Les USA sont et restent les USA, ce phare de la liberté dans le monde, cette terre d’accueil si ouverte sur ROW que ROW ne cesse de chanter ses louanges, et pourtant cette terre si complètement isolée et isolationniste de mentalité, si complètement refermée sur elle-même qu’elle ne supporte pas une seconde qu’un candidat aspirant à être son président consacre une semaine à aller se faire applaudir par ROW. Les USA, terre du rythme, du changement et du progrès, les USA qui applaudissent Obama et son slogan à-la-Sarkozy (“change”), les USA ne changent guère. Il est bon (c’est-à-dire efficace, disons) d’user de tous les artifices de la relation publique et du virtualisme; il est risqué de trop y croire.
Si tous ces constats déplorables se confirment, y compris l’incapacité où se trouve Obama de distancer McCain dans les sondages, Obama va très vite se trouver confronté au dilemme que nous signalions hier: ou bien ramer désespérément pour distancer McCain, avec le risque d’électeurs lui reprochant à haute voix ses promesses populistes non tenues (et à voix basse la couleur de sa peau…); ou bien en revenir à sa posture populiste où il excelle, qu’on lui vit déployer avec vigueur et succès surtout au début de la campagne des primaires.

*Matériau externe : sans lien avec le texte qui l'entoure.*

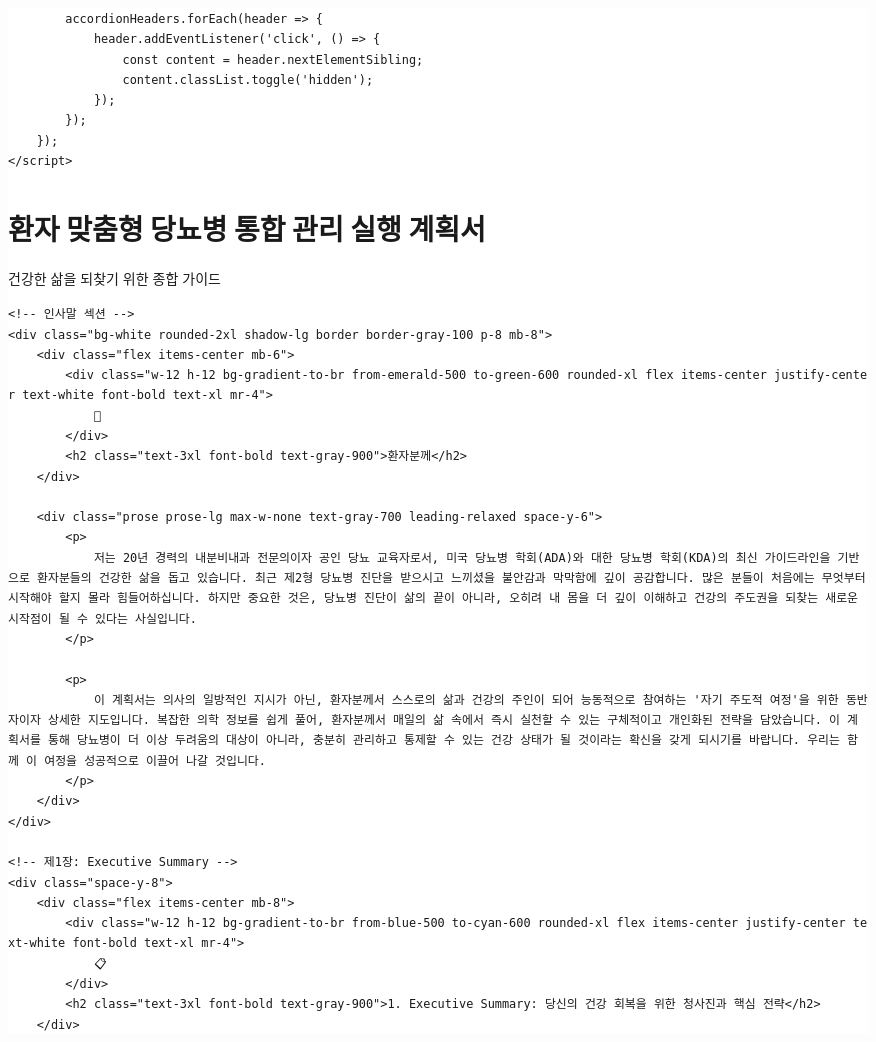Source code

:             accordionHeaders.forEach(header => {
                header.addEventListener('click', () => {
                    const content = header.nextElementSibling;
                    content.classList.toggle('hidden');
                });
            });
        });
    </script>
</body>


<div class="max-w-6xl mx-auto p-8 font-sans bg-gradient-to-br from-green-50 via-white to-emerald-50 min-h-screen">
    <!-- 메인 헤더 -->
    <div class="text-center mb-12">
        <div class="inline-block bg-gradient-to-r from-green-600 to-emerald-600 rounded-2xl p-8 shadow-2xl mb-8">
            <h1 class="text-4xl md:text-5xl font-bold text-white leading-tight">
                환자 맞춤형 당뇨병 통합 관리 실행 계획서
            </h1>
            <p class="text-xl text-green-100 mt-4 font-medium">
                건강한 삶을 되찾기 위한 종합 가이드
            </p>
        </div>
    </div>

    <!-- 인사말 섹션 -->
    <div class="bg-white rounded-2xl shadow-lg border border-gray-100 p-8 mb-8">
        <div class="flex items-center mb-6">
            <div class="w-12 h-12 bg-gradient-to-br from-emerald-500 to-green-600 rounded-xl flex items-center justify-center text-white font-bold text-xl mr-4">
                👋
            </div>
            <h2 class="text-3xl font-bold text-gray-900">환자분께</h2>
        </div>
        
        <div class="prose prose-lg max-w-none text-gray-700 leading-relaxed space-y-6">
            <p>
                저는 20년 경력의 내분비내과 전문의이자 공인 당뇨 교육자로서, 미국 당뇨병 학회(ADA)와 대한 당뇨병 학회(KDA)의 최신 가이드라인을 기반으로 환자분들의 건강한 삶을 돕고 있습니다. 최근 제2형 당뇨병 진단을 받으시고 느끼셨을 불안감과 막막함에 깊이 공감합니다. 많은 분들이 처음에는 무엇부터 시작해야 할지 몰라 힘들어하십니다. 하지만 중요한 것은, 당뇨병 진단이 삶의 끝이 아니라, 오히려 내 몸을 더 깊이 이해하고 건강의 주도권을 되찾는 새로운 시작점이 될 수 있다는 사실입니다.
            </p>
            
            <p>
                이 계획서는 의사의 일방적인 지시가 아닌, 환자분께서 스스로의 삶과 건강의 주인이 되어 능동적으로 참여하는 '자기 주도적 여정'을 위한 동반자이자 상세한 지도입니다. 복잡한 의학 정보를 쉽게 풀어, 환자분께서 매일의 삶 속에서 즉시 실천할 수 있는 구체적이고 개인화된 전략을 담았습니다. 이 계획서를 통해 당뇨병이 더 이상 두려움의 대상이 아니라, 충분히 관리하고 통제할 수 있는 건강 상태가 될 것이라는 확신을 갖게 되시기를 바랍니다. 우리는 함께 이 여정을 성공적으로 이끌어 나갈 것입니다.
            </p>
        </div>
    </div>

    <!-- 제1장: Executive Summary -->
    <div class="space-y-8">
        <div class="flex items-center mb-8">
            <div class="w-12 h-12 bg-gradient-to-br from-blue-500 to-cyan-600 rounded-xl flex items-center justify-center text-white font-bold text-xl mr-4">
                📋
            </div>
            <h2 class="text-3xl font-bold text-gray-900">1. Executive Summary: 당신의 건강 회복을 위한 청사진과 핵심 전략</h2>
        </div>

(Pourquoi tous ces problèmes, – car Obama y a une responsabilité? A côté de toutes ses qualités incontestables, Obama a néanmoins montré par bien des aspects, détails, décisions, etc., qu’il se trouve confronté à un travers classique dans cette sorte d’aventure: l’arrogance que donne la certitude trop vite acceptée de la victoire, – vous savez, cette chose que l’on désigne en langage court et trivial, mais imagé : “la grosse tête”. Ce pourquoi nous avons isolé la fin de l’extrait ci-dessus: «What does Mr Obama underestimate? The risks of hubris?…» Obama se trouve désormais confronté à ses propres démons. En ce sens, oui, il “looks presidential”.)